THE family of a grandmother killed by speeding drivers in Bradford has urged motorists to slow down on the district’s roads to avoid innocent people becoming another “headline in a newspaper”.

Sarah Harrison, whose mum Mary Byrne, 51, died in April 2013 when she was thrown from a minicab hit by a car going at more than 60mph, was speaking as police revealed that a crackdown on danger drivers had snared its 5,000th motorist.

Mrs Harrison gave her family’s backing to the Telegraph & Argus Stop the Danger Drivers campaign, and said: “I am doing this because I don’t want somebody else to become a memory, to become a headline in a newspaper.

“My twins associated the T&A with their nanna for ages. We used to go in a shop and they would see the T&A and say ‘nanna’.”

She added: “Everytime I read these stories in the paper, I am in disbelief that it is still happening so much. And it is only going to get worse.

“It is like it has become a trend for this age group of 17 to 25 doing this. It is a trend that needs to stop, something has to be done now.

“The stats are there. There are more deaths by this age group driving high-powered cars. They cannot control them. They should not be able to drive these cars.

“My first car was a 1.1-litre Rover. I never thought about speeding.

“How are they getting insured on these cars – if they are even insured?

“It just angers me so much. It is getting so common.

“And it scares me – I am bringing young children up.”

Sarah said education of young people was important, and added: “When you pass a motorbike test, you are graded and have to build up before you can ride a Harley Davidson, or whatever.

“Why could this rule not apply to cars? Something has to change.

“It is getting that across to them that they can cause that devastation, to either the family or to one of them in the car.”

“It is getting that point across. You are driving your car at high speed. How quick do you get over killing someone? The family never get over that.

“When I read about all these others, I think how quite easily they could have collided with another innocent person. Why should someone have to have that knock on the door, to have someone else take a family member’s life away from you?

“It is so wrong and it is like every other week in the papers some dangerous driver has done this. It isn’t fair.”

Mrs Harrison also called for tougher sentences for dangerous drivers, especially where speeding and death were involved.

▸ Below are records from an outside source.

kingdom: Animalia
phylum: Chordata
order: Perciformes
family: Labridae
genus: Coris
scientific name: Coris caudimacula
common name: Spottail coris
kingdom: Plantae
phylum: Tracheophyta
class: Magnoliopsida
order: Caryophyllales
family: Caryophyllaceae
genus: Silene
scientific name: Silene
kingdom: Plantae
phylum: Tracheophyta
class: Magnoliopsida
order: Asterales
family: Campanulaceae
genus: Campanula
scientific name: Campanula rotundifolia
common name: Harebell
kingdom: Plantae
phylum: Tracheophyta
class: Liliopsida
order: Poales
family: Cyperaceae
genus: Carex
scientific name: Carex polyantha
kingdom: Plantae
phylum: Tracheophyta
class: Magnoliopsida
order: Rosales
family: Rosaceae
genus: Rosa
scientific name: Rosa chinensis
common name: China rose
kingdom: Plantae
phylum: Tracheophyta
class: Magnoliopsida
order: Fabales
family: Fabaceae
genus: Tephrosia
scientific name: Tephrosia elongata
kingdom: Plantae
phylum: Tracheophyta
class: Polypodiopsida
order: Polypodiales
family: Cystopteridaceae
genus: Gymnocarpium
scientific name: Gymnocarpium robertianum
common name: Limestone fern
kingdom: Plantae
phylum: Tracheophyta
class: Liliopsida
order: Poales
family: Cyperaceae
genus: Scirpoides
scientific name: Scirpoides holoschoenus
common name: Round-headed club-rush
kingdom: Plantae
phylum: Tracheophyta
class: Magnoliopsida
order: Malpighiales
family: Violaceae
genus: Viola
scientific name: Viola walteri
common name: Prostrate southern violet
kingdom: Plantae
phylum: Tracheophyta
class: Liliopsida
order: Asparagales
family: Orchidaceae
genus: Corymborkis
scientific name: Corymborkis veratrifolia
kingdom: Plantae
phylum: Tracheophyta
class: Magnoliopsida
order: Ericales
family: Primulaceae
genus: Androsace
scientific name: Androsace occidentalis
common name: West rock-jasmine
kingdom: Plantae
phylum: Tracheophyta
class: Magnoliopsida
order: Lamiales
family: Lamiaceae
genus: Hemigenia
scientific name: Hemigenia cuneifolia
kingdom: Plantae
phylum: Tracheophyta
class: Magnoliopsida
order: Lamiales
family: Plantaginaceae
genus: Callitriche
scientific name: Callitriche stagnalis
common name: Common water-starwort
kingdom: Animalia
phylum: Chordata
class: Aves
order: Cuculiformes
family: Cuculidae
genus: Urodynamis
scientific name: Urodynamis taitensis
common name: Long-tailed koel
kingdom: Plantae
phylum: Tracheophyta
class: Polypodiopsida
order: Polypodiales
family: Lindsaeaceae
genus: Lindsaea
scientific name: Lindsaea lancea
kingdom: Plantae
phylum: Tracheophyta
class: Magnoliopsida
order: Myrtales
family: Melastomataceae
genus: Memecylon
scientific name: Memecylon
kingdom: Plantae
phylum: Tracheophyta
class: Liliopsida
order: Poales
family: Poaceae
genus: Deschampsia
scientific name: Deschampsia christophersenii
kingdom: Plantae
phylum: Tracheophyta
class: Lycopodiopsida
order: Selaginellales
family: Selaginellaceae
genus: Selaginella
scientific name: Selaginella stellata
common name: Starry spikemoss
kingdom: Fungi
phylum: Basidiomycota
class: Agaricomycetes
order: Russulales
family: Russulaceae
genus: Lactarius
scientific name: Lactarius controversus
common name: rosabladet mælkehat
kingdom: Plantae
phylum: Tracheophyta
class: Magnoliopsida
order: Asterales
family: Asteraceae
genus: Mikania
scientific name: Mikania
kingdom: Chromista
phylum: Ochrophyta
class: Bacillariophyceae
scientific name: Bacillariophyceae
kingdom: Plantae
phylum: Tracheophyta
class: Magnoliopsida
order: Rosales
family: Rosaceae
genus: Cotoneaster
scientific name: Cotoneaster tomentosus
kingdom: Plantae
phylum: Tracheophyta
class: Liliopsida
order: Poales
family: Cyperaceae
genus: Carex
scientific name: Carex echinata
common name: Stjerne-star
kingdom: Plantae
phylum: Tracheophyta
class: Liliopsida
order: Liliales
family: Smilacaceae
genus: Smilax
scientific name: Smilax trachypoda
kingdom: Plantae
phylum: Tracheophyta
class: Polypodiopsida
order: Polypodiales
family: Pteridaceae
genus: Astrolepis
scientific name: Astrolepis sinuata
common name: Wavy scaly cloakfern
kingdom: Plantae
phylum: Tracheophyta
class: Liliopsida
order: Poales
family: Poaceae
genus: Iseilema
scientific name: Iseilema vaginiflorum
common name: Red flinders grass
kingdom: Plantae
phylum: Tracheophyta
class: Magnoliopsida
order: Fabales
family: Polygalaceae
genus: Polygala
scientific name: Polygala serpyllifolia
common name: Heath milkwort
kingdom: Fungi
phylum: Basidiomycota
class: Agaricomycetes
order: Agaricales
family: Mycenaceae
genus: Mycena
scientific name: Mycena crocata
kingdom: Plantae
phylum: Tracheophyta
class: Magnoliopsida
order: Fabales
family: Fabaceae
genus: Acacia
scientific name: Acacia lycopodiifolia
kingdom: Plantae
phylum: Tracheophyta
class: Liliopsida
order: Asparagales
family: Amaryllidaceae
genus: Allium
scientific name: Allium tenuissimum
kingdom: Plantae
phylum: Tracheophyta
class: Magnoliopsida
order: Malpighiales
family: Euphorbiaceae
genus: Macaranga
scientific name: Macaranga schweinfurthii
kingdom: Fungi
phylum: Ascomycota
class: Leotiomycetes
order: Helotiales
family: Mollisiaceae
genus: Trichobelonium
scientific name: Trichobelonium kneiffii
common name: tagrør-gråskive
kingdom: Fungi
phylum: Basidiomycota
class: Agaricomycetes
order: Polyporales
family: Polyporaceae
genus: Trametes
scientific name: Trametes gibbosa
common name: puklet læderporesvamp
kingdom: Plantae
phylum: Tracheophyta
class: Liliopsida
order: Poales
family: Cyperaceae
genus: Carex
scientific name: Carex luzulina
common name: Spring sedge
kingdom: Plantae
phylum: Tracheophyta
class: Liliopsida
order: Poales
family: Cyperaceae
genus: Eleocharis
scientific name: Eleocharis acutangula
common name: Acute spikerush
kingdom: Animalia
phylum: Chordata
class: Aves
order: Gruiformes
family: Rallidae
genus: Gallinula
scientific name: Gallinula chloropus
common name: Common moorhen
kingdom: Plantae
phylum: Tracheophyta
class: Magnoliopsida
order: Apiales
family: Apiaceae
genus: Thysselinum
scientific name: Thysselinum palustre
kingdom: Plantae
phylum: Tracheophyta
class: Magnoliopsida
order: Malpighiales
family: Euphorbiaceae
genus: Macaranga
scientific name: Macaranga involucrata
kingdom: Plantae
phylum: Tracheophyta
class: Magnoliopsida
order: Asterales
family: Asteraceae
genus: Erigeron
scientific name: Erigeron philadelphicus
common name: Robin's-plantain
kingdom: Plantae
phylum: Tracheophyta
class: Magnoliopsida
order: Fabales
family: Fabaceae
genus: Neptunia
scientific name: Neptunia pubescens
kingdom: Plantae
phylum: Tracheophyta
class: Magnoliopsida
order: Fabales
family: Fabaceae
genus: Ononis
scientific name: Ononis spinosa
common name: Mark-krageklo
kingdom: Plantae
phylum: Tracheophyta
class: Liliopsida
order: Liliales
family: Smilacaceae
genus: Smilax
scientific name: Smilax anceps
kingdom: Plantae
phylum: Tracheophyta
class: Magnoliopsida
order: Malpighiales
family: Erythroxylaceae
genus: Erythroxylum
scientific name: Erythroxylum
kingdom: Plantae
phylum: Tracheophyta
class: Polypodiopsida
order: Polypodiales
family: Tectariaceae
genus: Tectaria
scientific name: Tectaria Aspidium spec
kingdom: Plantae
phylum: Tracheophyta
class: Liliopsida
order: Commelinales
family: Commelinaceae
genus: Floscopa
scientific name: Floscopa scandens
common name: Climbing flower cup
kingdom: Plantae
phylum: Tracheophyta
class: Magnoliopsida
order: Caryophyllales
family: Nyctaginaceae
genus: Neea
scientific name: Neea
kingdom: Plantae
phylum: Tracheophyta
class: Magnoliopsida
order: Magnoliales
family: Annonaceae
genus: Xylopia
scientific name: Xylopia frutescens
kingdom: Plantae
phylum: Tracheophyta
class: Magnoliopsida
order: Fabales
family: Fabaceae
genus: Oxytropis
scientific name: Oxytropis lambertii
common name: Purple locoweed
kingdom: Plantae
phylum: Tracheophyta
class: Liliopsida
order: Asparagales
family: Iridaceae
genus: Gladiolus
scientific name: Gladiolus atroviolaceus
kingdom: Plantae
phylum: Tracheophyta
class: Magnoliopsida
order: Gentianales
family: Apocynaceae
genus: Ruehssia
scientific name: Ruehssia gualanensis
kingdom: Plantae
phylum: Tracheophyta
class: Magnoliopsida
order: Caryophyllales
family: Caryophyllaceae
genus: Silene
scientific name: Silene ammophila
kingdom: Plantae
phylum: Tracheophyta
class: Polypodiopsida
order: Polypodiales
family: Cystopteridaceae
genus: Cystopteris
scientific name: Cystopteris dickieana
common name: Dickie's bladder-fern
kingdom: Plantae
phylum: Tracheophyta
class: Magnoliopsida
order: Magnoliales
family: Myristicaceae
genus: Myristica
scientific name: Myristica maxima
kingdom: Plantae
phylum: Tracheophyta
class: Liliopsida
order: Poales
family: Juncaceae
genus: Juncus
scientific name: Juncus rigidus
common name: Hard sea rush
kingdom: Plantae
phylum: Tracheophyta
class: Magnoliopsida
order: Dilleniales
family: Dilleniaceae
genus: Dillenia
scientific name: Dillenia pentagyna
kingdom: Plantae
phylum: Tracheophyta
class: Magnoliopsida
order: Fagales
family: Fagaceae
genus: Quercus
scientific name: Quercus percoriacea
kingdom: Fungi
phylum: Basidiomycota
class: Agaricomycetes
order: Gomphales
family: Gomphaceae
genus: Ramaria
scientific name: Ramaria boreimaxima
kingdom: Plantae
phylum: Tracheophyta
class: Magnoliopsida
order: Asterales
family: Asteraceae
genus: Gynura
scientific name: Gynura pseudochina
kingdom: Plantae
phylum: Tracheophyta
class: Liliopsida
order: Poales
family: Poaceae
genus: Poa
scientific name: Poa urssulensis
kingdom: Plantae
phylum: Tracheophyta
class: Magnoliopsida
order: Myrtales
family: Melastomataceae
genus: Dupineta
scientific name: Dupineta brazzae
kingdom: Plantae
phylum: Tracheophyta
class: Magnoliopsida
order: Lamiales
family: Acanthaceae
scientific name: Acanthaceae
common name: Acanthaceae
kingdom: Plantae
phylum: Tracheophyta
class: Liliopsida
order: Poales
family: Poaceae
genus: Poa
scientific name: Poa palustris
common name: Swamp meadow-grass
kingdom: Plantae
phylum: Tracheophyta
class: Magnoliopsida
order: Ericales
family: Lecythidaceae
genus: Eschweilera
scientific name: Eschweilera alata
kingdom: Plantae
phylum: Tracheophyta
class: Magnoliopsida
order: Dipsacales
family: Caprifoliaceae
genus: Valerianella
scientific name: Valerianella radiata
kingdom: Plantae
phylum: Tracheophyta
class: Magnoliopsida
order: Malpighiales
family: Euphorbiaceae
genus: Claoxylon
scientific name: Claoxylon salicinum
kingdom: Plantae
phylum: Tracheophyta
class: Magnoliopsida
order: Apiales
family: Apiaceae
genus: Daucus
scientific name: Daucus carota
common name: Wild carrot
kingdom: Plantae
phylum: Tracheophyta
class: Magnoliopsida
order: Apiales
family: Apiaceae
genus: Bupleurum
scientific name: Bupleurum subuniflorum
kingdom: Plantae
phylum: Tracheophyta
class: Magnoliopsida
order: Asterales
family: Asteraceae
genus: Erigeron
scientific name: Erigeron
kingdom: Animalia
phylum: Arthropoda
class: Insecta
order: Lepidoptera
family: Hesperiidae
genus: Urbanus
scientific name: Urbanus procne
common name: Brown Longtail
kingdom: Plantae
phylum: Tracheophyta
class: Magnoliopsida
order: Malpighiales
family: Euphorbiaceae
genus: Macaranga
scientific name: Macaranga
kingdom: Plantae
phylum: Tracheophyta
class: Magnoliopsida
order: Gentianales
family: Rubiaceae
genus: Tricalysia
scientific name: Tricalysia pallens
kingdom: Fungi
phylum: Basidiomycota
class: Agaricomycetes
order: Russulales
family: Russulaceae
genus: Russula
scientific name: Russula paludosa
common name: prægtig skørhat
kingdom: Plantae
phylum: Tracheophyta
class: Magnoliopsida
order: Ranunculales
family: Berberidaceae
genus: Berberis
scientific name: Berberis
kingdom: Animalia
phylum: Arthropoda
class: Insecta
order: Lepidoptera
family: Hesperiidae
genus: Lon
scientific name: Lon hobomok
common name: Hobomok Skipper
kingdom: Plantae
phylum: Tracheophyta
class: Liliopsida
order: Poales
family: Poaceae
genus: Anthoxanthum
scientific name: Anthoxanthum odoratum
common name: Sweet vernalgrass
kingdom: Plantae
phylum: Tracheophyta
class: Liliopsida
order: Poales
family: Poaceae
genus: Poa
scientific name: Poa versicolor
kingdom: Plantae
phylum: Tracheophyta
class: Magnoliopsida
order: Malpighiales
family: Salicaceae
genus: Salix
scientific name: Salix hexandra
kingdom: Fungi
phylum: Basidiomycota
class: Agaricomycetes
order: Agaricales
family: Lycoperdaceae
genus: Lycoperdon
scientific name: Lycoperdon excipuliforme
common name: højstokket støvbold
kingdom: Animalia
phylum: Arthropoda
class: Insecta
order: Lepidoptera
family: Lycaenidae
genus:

“The punishment they get is not enough,” she said. “I think, if speed is a factor – like it is most of the time – then it should be manslaughter, not death by dangerous driving.

“That is the only time the change will come – if tougher sentences are passed. They might think twice then.

“There is too much power for the wrong people.

“The ones who killed my mum will be out early next year. It is nothing at all.

“After a year of them being locked up, they were getting day release.

“It is nothing. The heartache that we have to go through and struggle with, and they get that. It is really hard.”

She added: “They will only be in their 20s. They can start a family and have grandchildren. They can rebuild their lives, whereas ours have been totally turned upside down.”

Of the crash in Mandale Road, Horton Bank Top, which killed her mum, Mrs Harrison said: “It stills seems like yesterday. I walked round to the scene not knowing it was my mum. I still remember a family friend saying there had been an incident round the corner.

“I saw the police cordon, then I came back home. I kept ringing my mum to see where she was. Her friend Linda said mum had got a taxi.

“I asked my husband to go and check if it was a taxi involved. I had a sick feeling in my stomach. I went round and saw a line of taxis.

“I knew then it was my mum.

“I said to a policeman that I wanted to go to my mum to be with her, but he kept saying ‘you need to stay here’.

“I shouted to a neighbour of my mum I knew, but she just looked at me and turned away. She had been one of the first ones out to my mum.”

Thomas Healey, of Brow Lane, Clayton, was sentenced at Bradford Crown Court to six years, and Joseph Robinson, of Westminster Gardens, Clayton, was imprisoned for five years and three months by Judge John Potter for causing Mary’s death.

They had been racing high-powered cars at the time of the collision.

Mrs Harrison said: “I only ever had happy memories of Mandale Road, growing up on there.

“Them people took all them happy memories and turned them into the worst memory ever.”

Sarah said her grandparents – Mary’s parents – had not been the same since their daughter’s death.

She added: “The people responsible don’t see that. They don’t see the effect on our everyday lives.

“There are birthdays, christenings, anniversaries – all that everyday stuff.

“It is getting through everyday stuff like that. My house is up for sale because it is a constant reminder.

“I can still see those cars on Mandale Road and the police, fire engines and the ambulance.

“I spoke to my mum every day. She would constantly be here or on the phone. To go from that to nothing is awful. And then them to get day release in a year – it is a total mockery.”